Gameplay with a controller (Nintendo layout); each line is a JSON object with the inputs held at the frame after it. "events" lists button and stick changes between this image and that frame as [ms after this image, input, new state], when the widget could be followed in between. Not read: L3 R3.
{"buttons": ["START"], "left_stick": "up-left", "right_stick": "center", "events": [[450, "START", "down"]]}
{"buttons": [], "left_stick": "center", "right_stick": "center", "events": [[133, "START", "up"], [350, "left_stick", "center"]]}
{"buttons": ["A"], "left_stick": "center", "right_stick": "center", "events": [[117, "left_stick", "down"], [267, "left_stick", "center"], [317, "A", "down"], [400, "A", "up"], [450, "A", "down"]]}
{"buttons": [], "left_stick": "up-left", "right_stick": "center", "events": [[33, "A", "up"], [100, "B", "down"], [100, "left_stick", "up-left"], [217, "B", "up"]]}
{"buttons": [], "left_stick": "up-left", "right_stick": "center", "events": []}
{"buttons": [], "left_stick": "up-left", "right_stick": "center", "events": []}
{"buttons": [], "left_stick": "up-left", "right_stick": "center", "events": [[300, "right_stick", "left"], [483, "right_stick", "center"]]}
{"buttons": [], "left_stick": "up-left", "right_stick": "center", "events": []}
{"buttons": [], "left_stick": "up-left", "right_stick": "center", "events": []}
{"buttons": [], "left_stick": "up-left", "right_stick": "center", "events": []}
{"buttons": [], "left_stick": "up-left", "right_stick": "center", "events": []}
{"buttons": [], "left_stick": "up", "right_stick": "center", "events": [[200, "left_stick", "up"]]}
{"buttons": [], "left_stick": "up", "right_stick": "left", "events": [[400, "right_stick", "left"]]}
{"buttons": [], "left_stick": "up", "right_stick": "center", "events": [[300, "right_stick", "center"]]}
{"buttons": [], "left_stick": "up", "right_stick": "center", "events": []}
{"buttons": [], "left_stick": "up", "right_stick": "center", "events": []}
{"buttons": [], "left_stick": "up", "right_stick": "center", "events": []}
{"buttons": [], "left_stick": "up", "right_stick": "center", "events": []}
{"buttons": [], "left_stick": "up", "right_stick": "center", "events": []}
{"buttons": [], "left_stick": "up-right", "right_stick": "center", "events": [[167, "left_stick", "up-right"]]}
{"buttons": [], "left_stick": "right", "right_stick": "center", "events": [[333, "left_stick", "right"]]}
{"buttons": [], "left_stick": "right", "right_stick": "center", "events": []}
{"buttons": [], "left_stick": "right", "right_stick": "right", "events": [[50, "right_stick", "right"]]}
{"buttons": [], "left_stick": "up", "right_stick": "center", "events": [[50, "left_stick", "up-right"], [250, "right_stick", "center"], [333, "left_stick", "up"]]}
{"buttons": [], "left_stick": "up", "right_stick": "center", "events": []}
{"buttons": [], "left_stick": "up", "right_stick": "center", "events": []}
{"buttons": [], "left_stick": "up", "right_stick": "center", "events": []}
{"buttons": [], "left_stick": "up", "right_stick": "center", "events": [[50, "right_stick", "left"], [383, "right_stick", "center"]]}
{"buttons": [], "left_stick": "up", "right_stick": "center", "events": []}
#####
__WHAT TO DO__.
The answer must be every line of the records that contains the word "START".

__RESPONSE TO THE EXERCISE__.
{"buttons": ["START"], "left_stick": "up-left", "right_stick": "center", "events": [[450, "START", "down"]]}
{"buttons": [], "left_stick": "center", "right_stick": "center", "events": [[133, "START", "up"], [350, "left_stick", "center"]]}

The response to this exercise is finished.